Ugo Adamo è un cultore di archeologia che mi ha mostrato la Villa romana del Casale (Piazza Armerina) e gli scavi di Morgantina (Aidone) che fu sicula, greca e romana e dove l’Università di Princeton ha individuato una vasta agorà nel mezzo della quale vi è un albero di fico che mi ha dissetato a metà della visita. Un fico dolcissimo avevo colto l’anno scorso da una pianta della Valle dei templi di Agrigento, in vista delle 38 colonne della Concordia (vedi post del 21 agosto 2006). Feci da solo e mi parve un sacrilegio, come l’avessi tolto di bocca a uno degli scalpellini impegnati nella costruzione della “più bella città dei mortali”, come Pindaro qualificò Akragas. Stavolta invece è stato l’arguto Ugo, assegnatomi come guida dal vescovo Pennisi, a segnalarmi i fichi e ad aiutarmi a raccoglierli.

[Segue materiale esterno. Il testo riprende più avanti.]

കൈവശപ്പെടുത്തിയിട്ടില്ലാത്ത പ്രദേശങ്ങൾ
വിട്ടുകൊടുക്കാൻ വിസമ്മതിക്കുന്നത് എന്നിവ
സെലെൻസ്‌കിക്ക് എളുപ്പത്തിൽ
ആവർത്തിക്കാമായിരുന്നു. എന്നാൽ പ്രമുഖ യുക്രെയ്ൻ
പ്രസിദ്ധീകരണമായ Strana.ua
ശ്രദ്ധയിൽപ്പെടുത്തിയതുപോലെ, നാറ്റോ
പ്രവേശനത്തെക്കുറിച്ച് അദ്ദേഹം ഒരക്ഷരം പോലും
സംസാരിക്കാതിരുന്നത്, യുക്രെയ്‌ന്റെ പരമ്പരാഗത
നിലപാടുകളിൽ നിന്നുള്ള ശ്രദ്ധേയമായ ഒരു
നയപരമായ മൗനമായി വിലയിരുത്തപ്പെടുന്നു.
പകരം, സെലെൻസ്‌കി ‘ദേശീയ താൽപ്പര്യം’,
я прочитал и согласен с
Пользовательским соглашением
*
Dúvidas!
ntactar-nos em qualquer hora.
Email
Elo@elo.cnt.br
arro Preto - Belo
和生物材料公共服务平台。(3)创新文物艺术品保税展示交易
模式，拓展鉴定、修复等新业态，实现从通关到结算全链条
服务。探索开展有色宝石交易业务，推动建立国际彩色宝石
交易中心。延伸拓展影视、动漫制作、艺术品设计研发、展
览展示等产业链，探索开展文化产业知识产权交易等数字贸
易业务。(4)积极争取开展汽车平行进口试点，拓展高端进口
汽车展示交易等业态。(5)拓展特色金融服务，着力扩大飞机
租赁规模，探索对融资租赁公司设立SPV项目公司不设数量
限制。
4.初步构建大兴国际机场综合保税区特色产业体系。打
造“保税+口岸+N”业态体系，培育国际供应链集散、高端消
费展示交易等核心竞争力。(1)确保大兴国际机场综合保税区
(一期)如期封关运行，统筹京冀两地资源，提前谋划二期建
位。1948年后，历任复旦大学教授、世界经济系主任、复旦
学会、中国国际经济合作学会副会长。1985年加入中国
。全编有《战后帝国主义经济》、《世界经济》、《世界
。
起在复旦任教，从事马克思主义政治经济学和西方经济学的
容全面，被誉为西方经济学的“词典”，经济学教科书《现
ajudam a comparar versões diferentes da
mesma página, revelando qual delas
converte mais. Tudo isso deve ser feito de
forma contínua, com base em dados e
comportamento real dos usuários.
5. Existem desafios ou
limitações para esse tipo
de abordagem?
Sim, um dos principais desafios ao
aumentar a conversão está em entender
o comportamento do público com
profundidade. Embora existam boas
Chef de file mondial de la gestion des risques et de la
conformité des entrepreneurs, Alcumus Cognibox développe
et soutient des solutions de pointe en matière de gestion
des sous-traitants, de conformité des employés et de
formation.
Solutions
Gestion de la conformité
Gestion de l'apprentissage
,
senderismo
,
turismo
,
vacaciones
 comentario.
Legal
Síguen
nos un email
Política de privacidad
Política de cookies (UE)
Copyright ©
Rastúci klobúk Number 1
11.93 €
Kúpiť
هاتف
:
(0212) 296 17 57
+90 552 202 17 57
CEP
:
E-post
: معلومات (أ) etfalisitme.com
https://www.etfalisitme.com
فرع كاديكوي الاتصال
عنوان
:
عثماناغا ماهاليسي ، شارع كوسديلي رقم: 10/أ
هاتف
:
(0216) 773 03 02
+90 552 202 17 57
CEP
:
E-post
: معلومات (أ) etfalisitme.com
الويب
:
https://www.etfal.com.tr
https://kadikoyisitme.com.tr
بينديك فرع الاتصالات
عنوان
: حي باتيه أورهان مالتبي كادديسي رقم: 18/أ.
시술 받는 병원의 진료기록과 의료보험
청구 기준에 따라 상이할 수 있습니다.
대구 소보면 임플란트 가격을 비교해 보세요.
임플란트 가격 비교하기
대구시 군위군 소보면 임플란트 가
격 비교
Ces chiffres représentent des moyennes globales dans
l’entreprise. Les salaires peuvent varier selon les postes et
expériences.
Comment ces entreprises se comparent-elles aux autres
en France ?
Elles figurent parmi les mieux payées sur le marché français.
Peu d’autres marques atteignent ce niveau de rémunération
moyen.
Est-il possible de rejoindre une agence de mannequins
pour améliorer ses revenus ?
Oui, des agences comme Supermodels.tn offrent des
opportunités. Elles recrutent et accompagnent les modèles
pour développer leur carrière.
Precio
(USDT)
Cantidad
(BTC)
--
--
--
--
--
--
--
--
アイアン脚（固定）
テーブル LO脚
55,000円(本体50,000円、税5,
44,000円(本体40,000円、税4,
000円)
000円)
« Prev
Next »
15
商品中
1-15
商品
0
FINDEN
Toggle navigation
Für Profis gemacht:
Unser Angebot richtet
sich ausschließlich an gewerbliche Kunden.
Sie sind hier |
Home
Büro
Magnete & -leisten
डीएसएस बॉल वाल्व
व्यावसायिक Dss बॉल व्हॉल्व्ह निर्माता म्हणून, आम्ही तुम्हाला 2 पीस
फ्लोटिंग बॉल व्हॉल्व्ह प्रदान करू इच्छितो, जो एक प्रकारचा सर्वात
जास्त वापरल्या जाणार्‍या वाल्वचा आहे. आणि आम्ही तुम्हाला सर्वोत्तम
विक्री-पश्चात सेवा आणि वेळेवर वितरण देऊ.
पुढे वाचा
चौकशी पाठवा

Guardo alla Sicilia come a una seconda patria tanto ne amo la luce e le pietre. Ma sono i siciliani che più mi attirano, con quella parlata tagliente e l’intelligenza che essa trasmette. Una risorsa con cui questo popolo rimedia a tante lacune. La segnaletica stradale per esempio in Sicilia è per lo più incoerente ma non c’è siciliano che non sappia dirti per dove prendere e a quale semaforo svoltare. Qui la più gran dote è la cultura dell’ospitalità che non finisce di stupirmi. Mi congedo dal vescovo di Piazza Armerina dicendogli che andrò a vedere Grammichele, la cui pianta – che si sviluppa a partire da una piazza esagonale – mi ha stregato da quando l’ho vista in una foto aerea. E lui a dirmi che a Grammichele è nato e che telefonerà al sindaco e al comandante dei vigili e non so a chi altro perché mi venga mostrata la “lavagna” che domina l’atrio del palazzo comunale, sulla quale è scolpita la pianta della città tracciata alla fine del Seicento da Michele da Ferla dopo che la vicina Occhiolà fu distrutta dal terremoto del 1693. “Ora le do il numero di telefono dell’ex sindaco Salvatore Scacciante che le farà da guida”, dice il vescovo. E io a dire e ripetere  che “no, non voglio” perchè “non oso legare qualcuno ai capricci della mia tabella di marcia”. Due ore dopo sono sulla piazza di Grammichele e mi sto chiedendo se percorrerla in senso orario o antiorario, quando mi si fa incontro un signore garbatissimo che dice: “Il dottor Accattoli? Sono Scacciante, amico del vescovo Pennisi”. Sta con me due ore e mi mostra la sede del comune, il museo archeologico, la mostra che in esso è allestita, la chiesa di Santo Spirito e tutto il resto e infine mi accompagna all’imbocco della strada che mi porterà a Lentini. Io non so essere così ospitale, a Roma non lo siamo. Ammiro chi lo è.